- The measure, if adopted, would take advantage of the rapid advancement of digital sales amid the coronavirus pandemic;
- The government wants to use the new tax to replace taxation on wages;
- Mexico has recently started charging taxes on digital platforms, even the ones headquartered abroad.
The Brazilian government is planning to create a 0.2% tax on digital payments, which would also be applied to purchases in e-commerce. Folha de S. Paulo broke the news, citing “interlocutors” to the minister of Economy, Paulo Guedes, as its sources.
According to Valdo Cruz, a journalist at GloboNews, the Ministry of Economy finished its proposal for a tax reform and should send it to the federal administration Chief of Staff. Only after an appreciation by the Presidency, the proposal may be sent to Congress. The draft text indeed includes the creation of a tax on electronic payments, says Cruz.
LABS contacted the Ministry of Economy, which has not commented on the news. The measure, if adopted, would take advantage of the rapid advancement of digital sales, which registered double-digit increase amid the coronavirus pandemic.
According to the news outlet, the tax is perceived by Guedes as a way to replace taxation on wages, as it potentially could raise more than BRL 100 billion ($19 billion) a year. The minister had previously declared the government’s intention to create tax breaks on wages, and a 0.2% rate charged on digital transactions would create the fiscal space needed to relieve from taxes incomes of up to BRL 1,045 ($200) monthly – the federal minimum wage.
Last month, the Brazilian Revenue Service recorded $4.5 billion in sales with an electronic invoice – usually, but not exclusively, used for online transactions – a growth of 15.6% in comparison with May and 10.3% compared to a year earlier.
The tax would be applied on all e-invoicing, even cash payments involving it would be covered, but it was nicknamed “digital” because e-commerce and digital goods purchases and subscriptions are on the spotlight during the Covid-19 pandemic. Social distancing measures, quarantines and lockdowns have restricted people’s access to physical commerce and boosted online sales.

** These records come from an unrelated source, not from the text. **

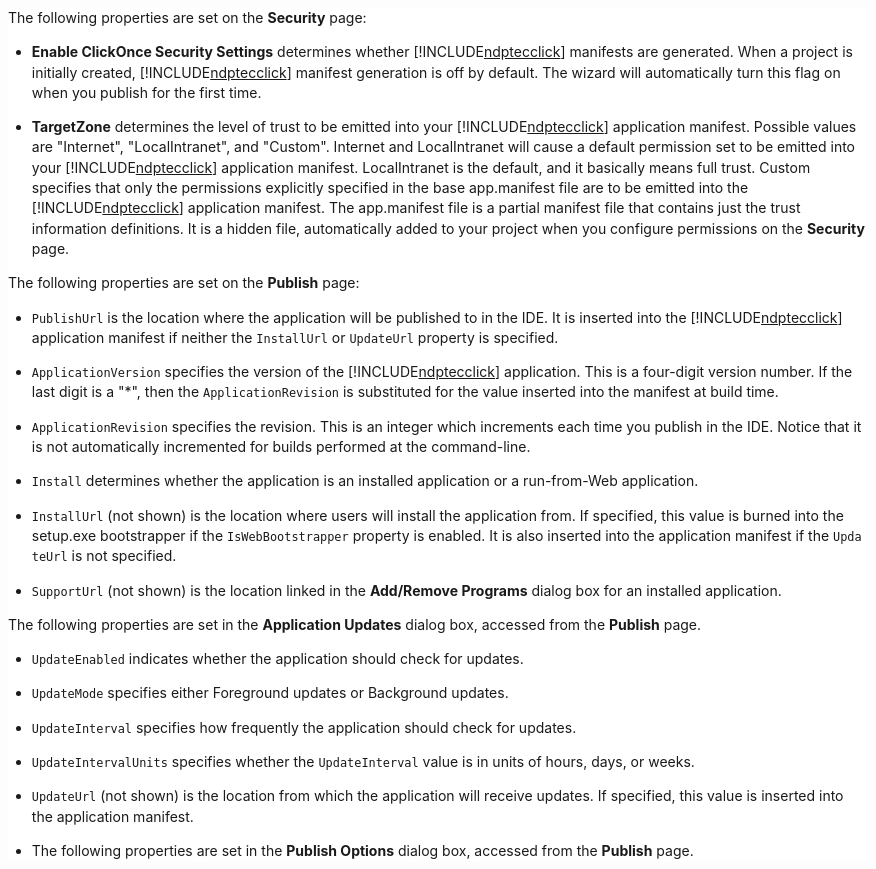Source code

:  The following properties are set on the **Security** page:  
  
-   **Enable ClickOnce Security Settings** determines whether [!INCLUDE[ndptecclick](../includes/ndptecclick-md.md)] manifests are generated. When a project is initially created, [!INCLUDE[ndptecclick](../includes/ndptecclick-md.md)] manifest generation is off by default. The wizard will automatically turn this flag on when you publish for the first time.  
  
-   **TargetZone** determines the level of trust to be emitted into your [!INCLUDE[ndptecclick](../includes/ndptecclick-md.md)] application manifest. Possible values are "Internet", "LocalIntranet", and "Custom". Internet and LocalIntranet will cause a default permission set to be emitted into your [!INCLUDE[ndptecclick](../includes/ndptecclick-md.md)] application manifest. LocalIntranet is the default, and it basically means full trust. Custom specifies that only the permissions explicitly specified in the base app.manifest file are to be emitted into the [!INCLUDE[ndptecclick](../includes/ndptecclick-md.md)] application manifest. The app.manifest file is a partial manifest file that contains just the trust information definitions. It is a hidden file, automatically added to your project when you configure permissions on the **Security** page.  
  
 The following properties are set on the **Publish** page:  
  
-   `PublishUrl` is the location where the application will be published to in the IDE. It is inserted into the [!INCLUDE[ndptecclick](../includes/ndptecclick-md.md)] application manifest if neither the `InstallUrl` or `UpdateUrl` property is specified.  
  
-   `ApplicationVersion` specifies the version of the [!INCLUDE[ndptecclick](../includes/ndptecclick-md.md)] application. This is a four-digit version number. If the last digit is a "*", then the `ApplicationRevision` is substituted for the value inserted into the manifest at build time.  
  
-   `ApplicationRevision` specifies the revision. This is an integer which increments each time you publish in the IDE. Notice that it is not automatically incremented for builds performed at the command-line.  
  
-   `Install` determines whether the application is an installed application or a run-from-Web application.  
  
-   `InstallUrl` (not shown) is the location where users will install the application from. If specified, this value is burned into the setup.exe bootstrapper if the `IsWebBootstrapper` property is enabled. It is also inserted into the application manifest if the `UpdateUrl` is not specified.  
  
-   `SupportUrl` (not shown) is the location linked in the **Add/Remove Programs** dialog box for an installed application.  
  
 The following properties are set in the **Application Updates** dialog box, accessed from the **Publish** page.  
  
-   `UpdateEnabled` indicates whether the application should check for updates.  
  
-   `UpdateMode` specifies either Foreground updates or Background updates.  
  
-   `UpdateInterval` specifies how frequently the application should check for updates.  
  
-   `UpdateIntervalUnits` specifies whether the `UpdateInterval` value is in units of hours, days, or weeks.  
  
-   `UpdateUrl` (not shown) is the location from which the application will receive updates. If specified, this value is inserted into the application manifest.  
  
-   The following properties are set in the **Publish Options** dialog box, accessed from the **Publish** page.  
  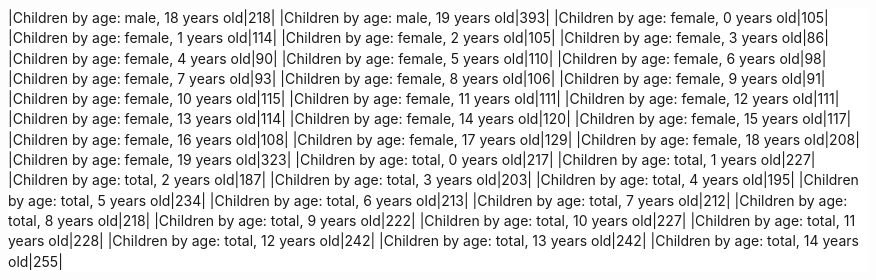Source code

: |Children by age: male, 18 years old|218|
|Children by age: male, 19 years old|393|
|Children by age: female, 0 years old|105|
|Children by age: female, 1 years old|114|
|Children by age: female, 2 years old|105|
|Children by age: female, 3 years old|86|
|Children by age: female, 4 years old|90|
|Children by age: female, 5 years old|110|
|Children by age: female, 6 years old|98|
|Children by age: female, 7 years old|93|
|Children by age: female, 8 years old|106|
|Children by age: female, 9 years old|91|
|Children by age: female, 10 years old|115|
|Children by age: female, 11 years old|111|
|Children by age: female, 12 years old|111|
|Children by age: female, 13 years old|114|
|Children by age: female, 14 years old|120|
|Children by age: female, 15 years old|117|
|Children by age: female, 16 years old|108|
|Children by age: female, 17 years old|129|
|Children by age: female, 18 years old|208|
|Children by age: female, 19 years old|323|
|Children by age: total, 0 years old|217|
|Children by age: total, 1 years old|227|
|Children by age: total, 2 years old|187|
|Children by age: total, 3 years old|203|
|Children by age: total, 4 years old|195|
|Children by age: total, 5 years old|234|
|Children by age: total, 6 years old|213|
|Children by age: total, 7 years old|212|
|Children by age: total, 8 years old|218|
|Children by age: total, 9 years old|222|
|Children by age: total, 10 years old|227|
|Children by age: total, 11 years old|228|
|Children by age: total, 12 years old|242|
|Children by age: total, 13 years old|242|
|Children by age: total, 14 years old|255|
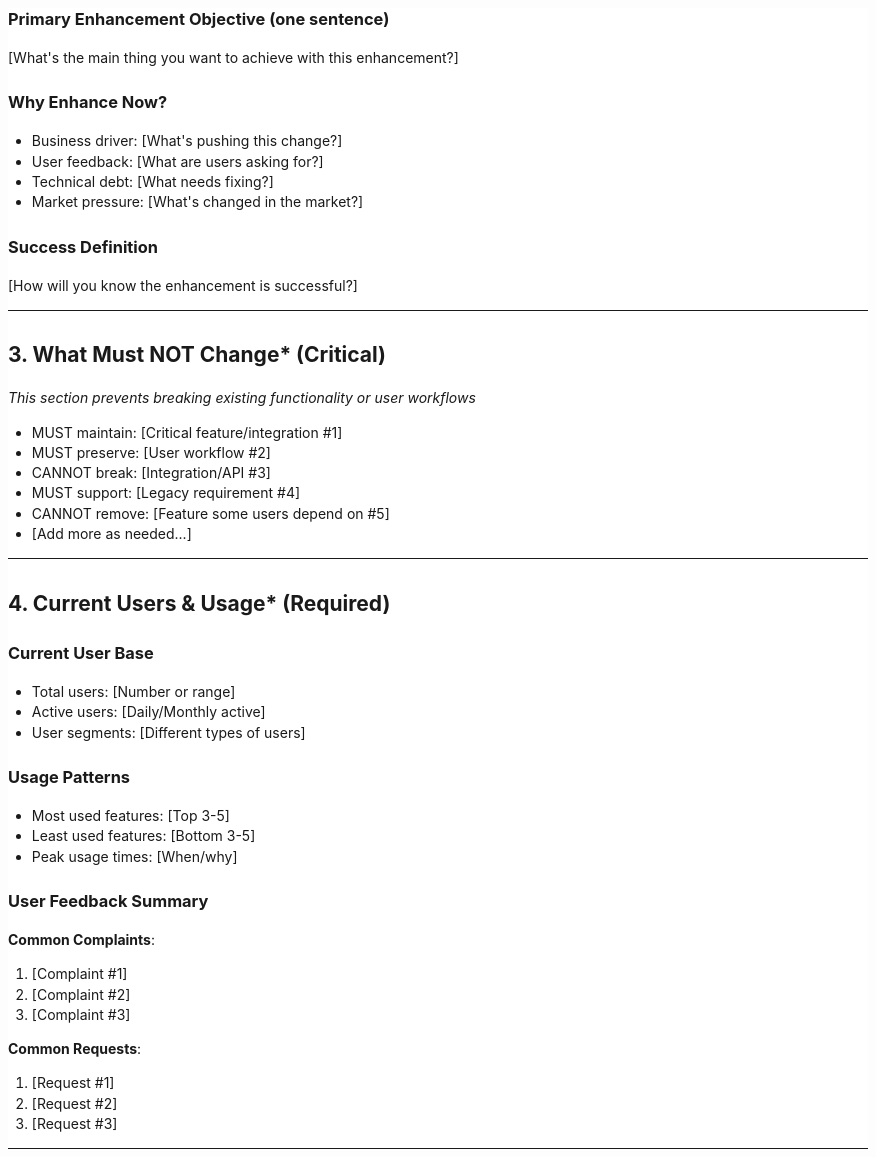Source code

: ### Primary Enhancement Objective (one sentence)
[What's the main thing you want to achieve with this enhancement?]

### Why Enhance Now?
- Business driver: [What's pushing this change?]
- User feedback: [What are users asking for?]
- Technical debt: [What needs fixing?]
- Market pressure: [What's changed in the market?]

### Success Definition
[How will you know the enhancement is successful?]

---

## 3. What Must NOT Change* (Critical)

*This section prevents breaking existing functionality or user workflows*

- MUST maintain: [Critical feature/integration #1]
- MUST preserve: [User workflow #2]
- CANNOT break: [Integration/API #3]
- MUST support: [Legacy requirement #4]
- CANNOT remove: [Feature some users depend on #5]
- [Add more as needed...]

---

## 4. Current Users & Usage* (Required)

### Current User Base
- Total users: [Number or range]
- Active users: [Daily/Monthly active]
- User segments: [Different types of users]

### Usage Patterns
- Most used features: [Top 3-5]
- Least used features: [Bottom 3-5]
- Peak usage times: [When/why]

### User Feedback Summary
**Common Complaints**:
1. [Complaint #1]
2. [Complaint #2]
3. [Complaint #3]

**Common Requests**:
1. [Request #1]
2. [Request #2]
3. [Request #3]

---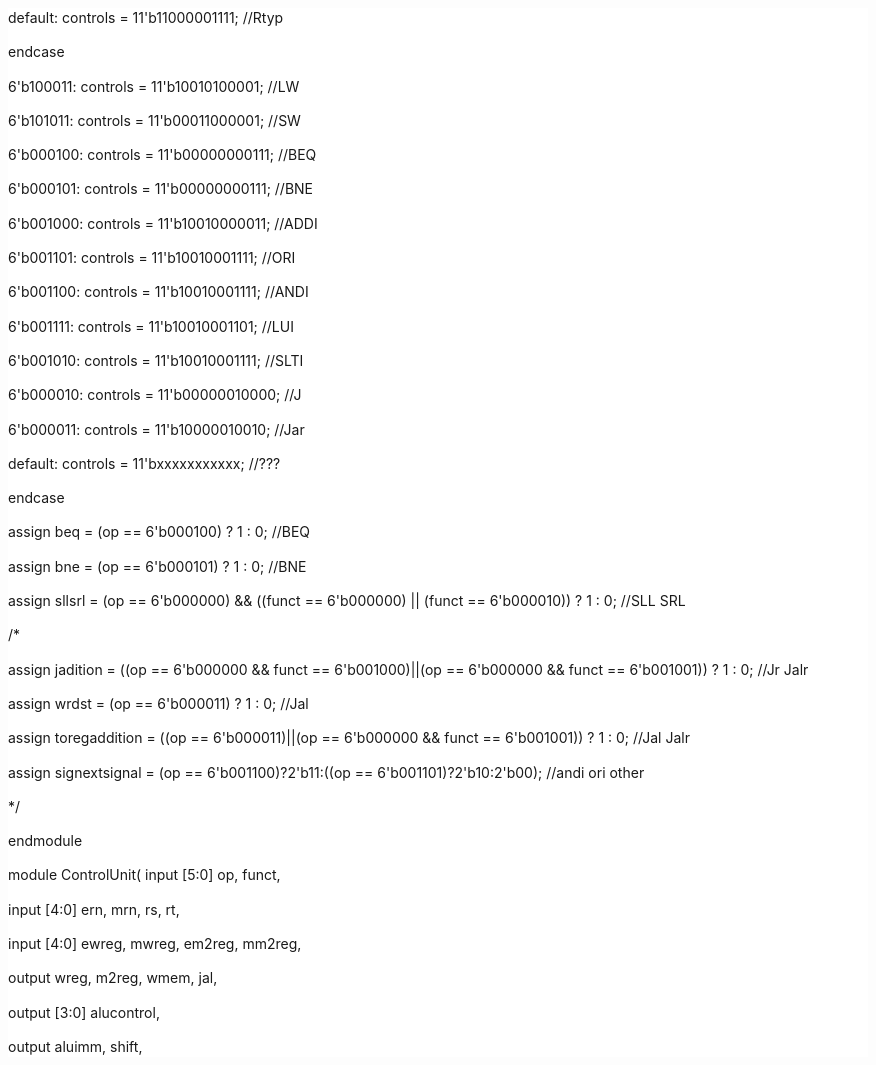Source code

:default: controls = 11'b11000001111; //Rtyp

endcase

6'b100011: controls = 11'b10010100001; //LW

6'b101011: controls = 11'b00011000001; //SW

6'b000100: controls = 11'b00000000111; //BEQ

6'b000101: controls = 11'b00000000111; //BNE

6'b001000: controls = 11'b10010000011; //ADDI

6'b001101: controls = 11'b10010001111; //ORI

6'b001100: controls = 11'b10010001111; //ANDI

6'b001111: controls = 11'b10010001101; //LUI

6'b001010: controls = 11'b10010001111; //SLTI

6'b000010: controls = 11'b00000010000; //J

6'b000011: controls = 11'b10000010010; //Jar

default: controls = 11'bxxxxxxxxxxx; //???

endcase

assign beq = (op == 6'b000100) ? 1 : 0; //BEQ

assign bne = (op == 6'b000101) ? 1 : 0; //BNE

assign sllsrl = (op == 6'b000000) && ((funct == 6'b000000) \|\| (funct ==
6'b000010)) ? 1 : 0; //SLL SRL

/\*

assign jadition = ((op == 6'b000000 && funct == 6'b001000)\|\|(op == 6'b000000
&& funct == 6'b001001)) ? 1 : 0; //Jr Jalr

assign wrdst = (op == 6'b000011) ? 1 : 0; //Jal

assign toregaddition = ((op == 6'b000011)\|\|(op == 6'b000000 && funct ==
6'b001001)) ? 1 : 0; //Jal Jalr

assign signextsignal = (op == 6'b001100)?2'b11:((op == 6'b001101)?2'b10:2'b00);
//andi ori other

\*/

endmodule

module ControlUnit( input [5:0] op, funct,

input [4:0] ern, mrn, rs, rt,

input [4:0] ewreg, mwreg, em2reg, mm2reg,

output wreg, m2reg, wmem, jal,

output [3:0] alucontrol,

output aluimm, shift,
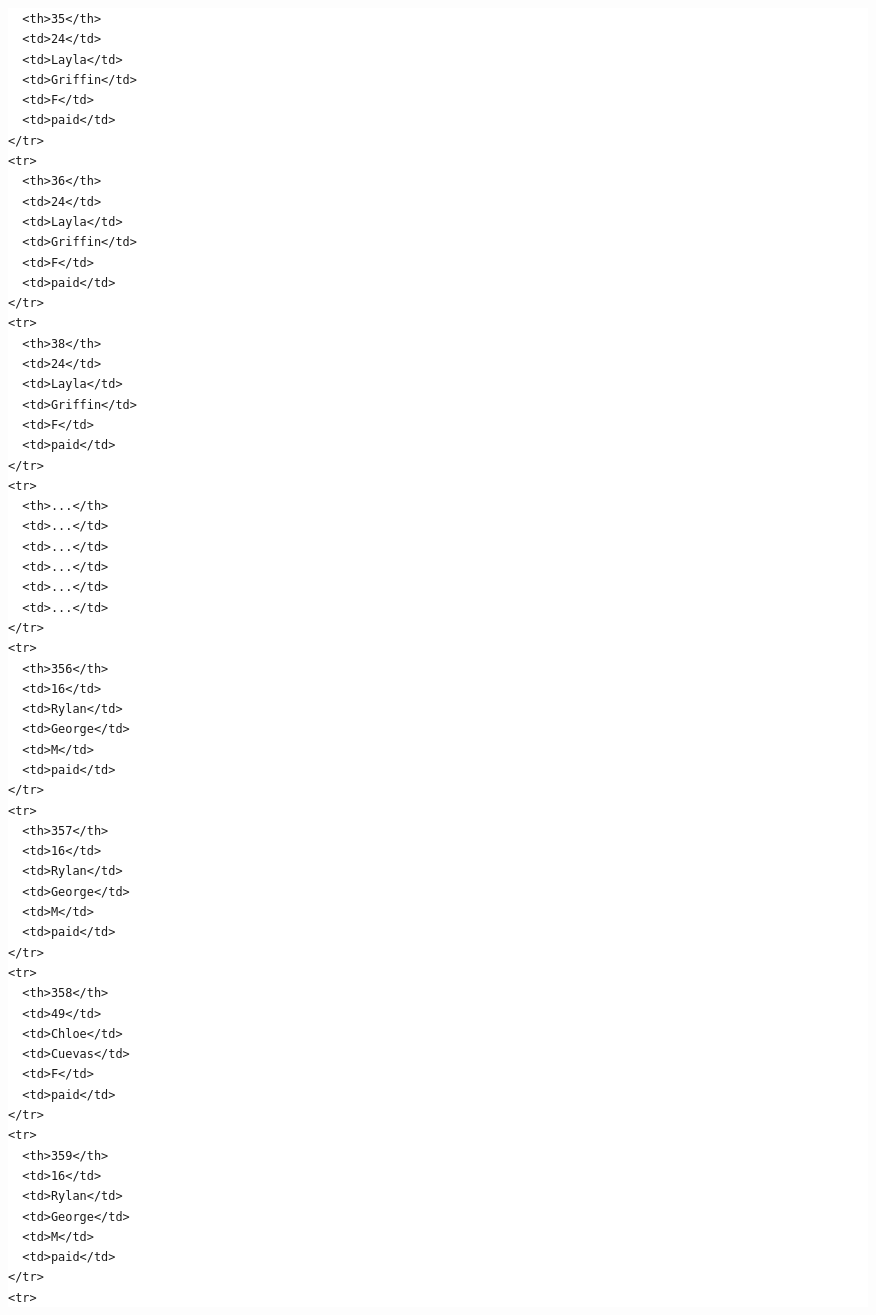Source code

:       <th>35</th>
      <td>24</td>
      <td>Layla</td>
      <td>Griffin</td>
      <td>F</td>
      <td>paid</td>
    </tr>
    <tr>
      <th>36</th>
      <td>24</td>
      <td>Layla</td>
      <td>Griffin</td>
      <td>F</td>
      <td>paid</td>
    </tr>
    <tr>
      <th>38</th>
      <td>24</td>
      <td>Layla</td>
      <td>Griffin</td>
      <td>F</td>
      <td>paid</td>
    </tr>
    <tr>
      <th>...</th>
      <td>...</td>
      <td>...</td>
      <td>...</td>
      <td>...</td>
      <td>...</td>
    </tr>
    <tr>
      <th>356</th>
      <td>16</td>
      <td>Rylan</td>
      <td>George</td>
      <td>M</td>
      <td>paid</td>
    </tr>
    <tr>
      <th>357</th>
      <td>16</td>
      <td>Rylan</td>
      <td>George</td>
      <td>M</td>
      <td>paid</td>
    </tr>
    <tr>
      <th>358</th>
      <td>49</td>
      <td>Chloe</td>
      <td>Cuevas</td>
      <td>F</td>
      <td>paid</td>
    </tr>
    <tr>
      <th>359</th>
      <td>16</td>
      <td>Rylan</td>
      <td>George</td>
      <td>M</td>
      <td>paid</td>
    </tr>
    <tr>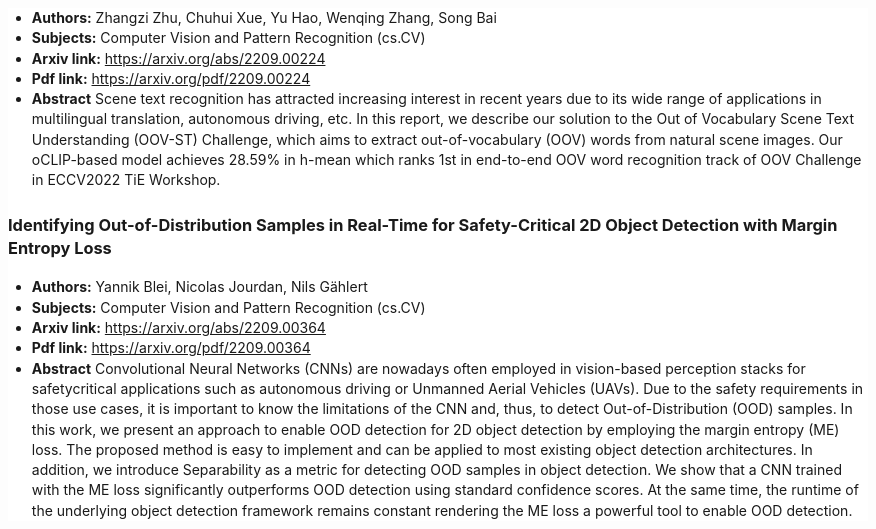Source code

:  - **Authors:** Zhangzi Zhu, Chuhui Xue, Yu Hao, Wenqing Zhang, Song Bai
 - **Subjects:** Computer Vision and Pattern Recognition (cs.CV)
 - **Arxiv link:** https://arxiv.org/abs/2209.00224
 - **Pdf link:** https://arxiv.org/pdf/2209.00224
 - **Abstract**
 Scene text recognition has attracted increasing interest in recent years due to its wide range of applications in multilingual translation, autonomous driving, etc. In this report, we describe our solution to the Out of Vocabulary Scene Text Understanding (OOV-ST) Challenge, which aims to extract out-of-vocabulary (OOV) words from natural scene images. Our oCLIP-based model achieves 28.59\% in h-mean which ranks 1st in end-to-end OOV word recognition track of OOV Challenge in ECCV2022 TiE Workshop.
### Identifying Out-of-Distribution Samples in Real-Time for Safety-Critical  2D Object Detection with Margin Entropy Loss
 - **Authors:** Yannik Blei, Nicolas Jourdan, Nils Gählert
 - **Subjects:** Computer Vision and Pattern Recognition (cs.CV)
 - **Arxiv link:** https://arxiv.org/abs/2209.00364
 - **Pdf link:** https://arxiv.org/pdf/2209.00364
 - **Abstract**
 Convolutional Neural Networks (CNNs) are nowadays often employed in vision-based perception stacks for safetycritical applications such as autonomous driving or Unmanned Aerial Vehicles (UAVs). Due to the safety requirements in those use cases, it is important to know the limitations of the CNN and, thus, to detect Out-of-Distribution (OOD) samples. In this work, we present an approach to enable OOD detection for 2D object detection by employing the margin entropy (ME) loss. The proposed method is easy to implement and can be applied to most existing object detection architectures. In addition, we introduce Separability as a metric for detecting OOD samples in object detection. We show that a CNN trained with the ME loss significantly outperforms OOD detection using standard confidence scores. At the same time, the runtime of the underlying object detection framework remains constant rendering the ME loss a powerful tool to enable OOD detection.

A tax on payments, not on transactions, as was the old CPMF
According to Folha, Guedes favors the digital tax because he believes it improves the allocation of resources in the economy and reduces price distortions. But political support is scarce, particularly if the new taxation draws comparison to the CPMF, an unpopular tax on financial transactions that lasted from 1997 to 2007 in Brazil.
The government is said to have a ready response to that parallel, saying the new tax would be applied only on payments and not on all transactions, as CPMF did. It would also say the new tax is modern, due to its digital nature, and difficult to evade.
Guedes also emphasizes that the move would not add a new tax to the already burdensome Brazilian system, only a substitution to levies on wages.
Mexico also began implementing a digital tax
This part of the official discourse is similar to the one adopted by the Mexican government, which began implementing its own digital taxes this month.
According to a law that took effect in June, these firms must now pay Value-Added Tax (VAT) on all services provided, and Income Tax (ISR) over profits earned from operations within Mexico, even if their offices are located abroad.
Four business sectors are covered by the new Mexican tax rules:
- Media downloading and streaming platforms;
- Marketplaces for third-party sellers of goods and services, as well as intermediation platforms, including ride-hailing and delivery apps;
- Online clubs and dating apps;
- Distance learning.
Over the last few days, big international firms have received their Federal Taxpayer Registry (RFC), as part of new obligations. According to Mexico’s Tax Administration Service (SAT), over a dozen big cross-border digital platforms have already registered to comply with new rules, including Amazon, DiDi, Expedia, Uber, and Netflix.
Various firms have warned that new taxes – a flat VAT rate of 16% and a range of 0.4%-10% in the case of ISR, depending on the service provided – might prove a burden on prices. Indeed, Mexican media outlets have lately reported on restaurants in the country that are seeking alternatives to delivery apps due to the loss of nearly 60% of their profits, as digital platforms started charging more from them.
According to the Mexican Treasury, the new rules applied to digital firms should not be seen as new taxes or rate hikes, but merely compliance by the new economy. The government expects to collect an extra $200 million this year through the expanded tax-base.